Word for word, write the lines below out again, with no pictures.

Stored items from a collection:

>>>>>

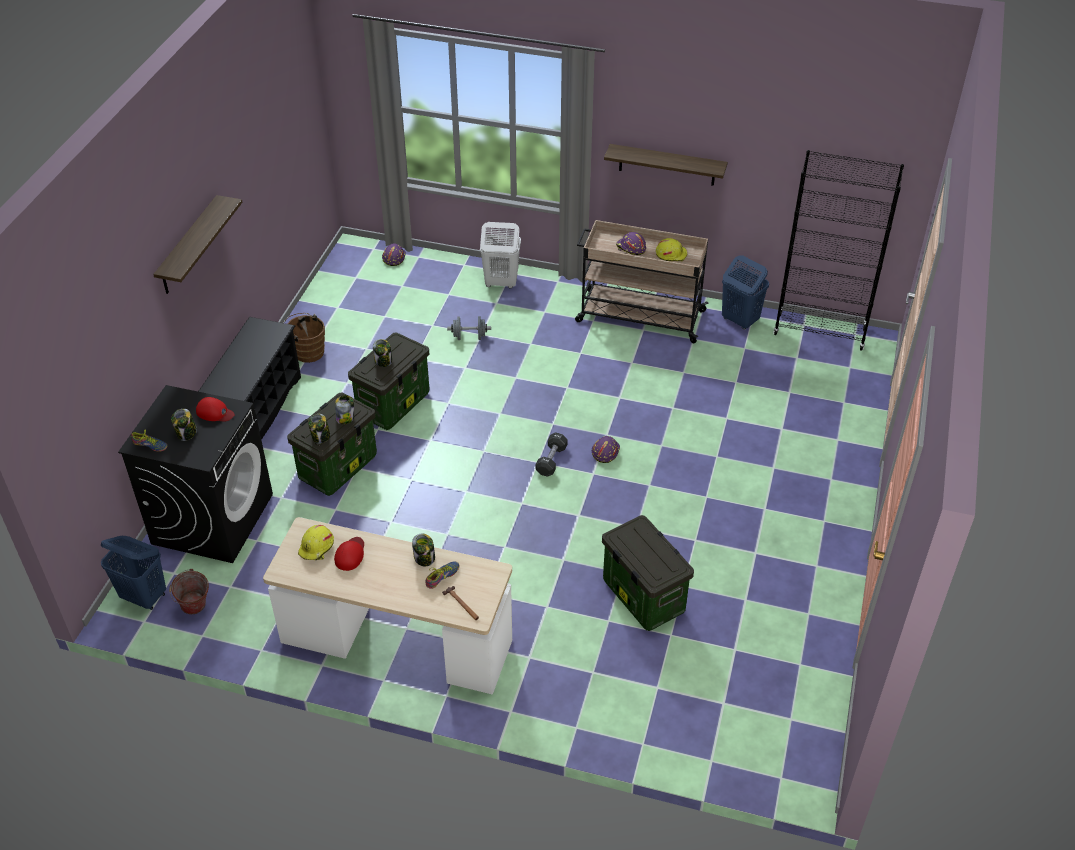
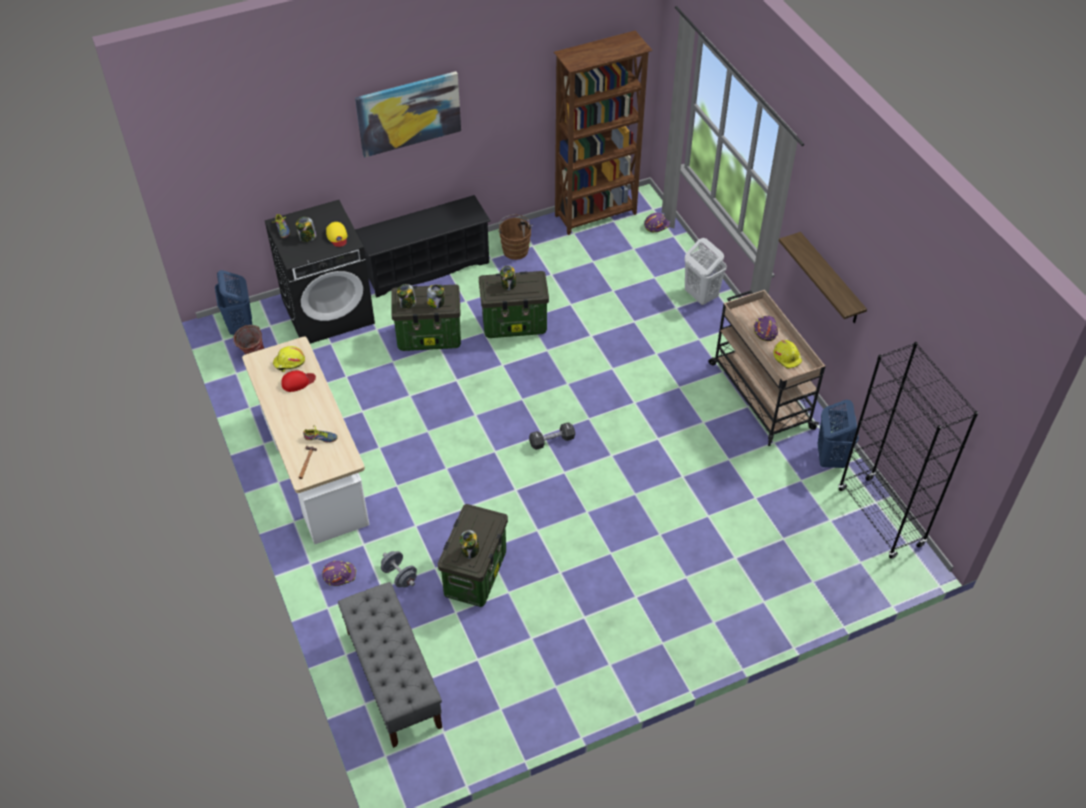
camera: 50 degrees right, 5 degrees up
shelf [153,195,243,294] -> picture [355,71,461,158]
red cap [196,397,235,422] -> yellow cap [326,222,347,247]
jar [412,534,435,566] -> jar moved to [459,530,480,559]
grey dumbbell [447,316,491,340] -> grey dumbbell moved to [381,551,417,588]
purple hard hat [592,436,620,463] -> purple hard hat moved to [322,561,356,586]
none -> grey bench [338,582,442,748]
none -> brown bookcase [554,31,653,235]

<<<<<

*ANSWER FOR THE TASK*:
camera: 50 degrees right, 5 degrees up
shelf [153,195,243,294] -> picture [355,71,461,158]
red cap [196,397,235,422] -> yellow cap [326,222,347,247]
jar [412,534,435,566] -> jar moved to [459,530,480,559]
grey dumbbell [447,316,491,340] -> grey dumbbell moved to [381,551,417,588]
purple hard hat [592,436,620,463] -> purple hard hat moved to [322,561,356,586]
none -> grey bench [338,582,442,748]
none -> brown bookcase [554,31,653,235]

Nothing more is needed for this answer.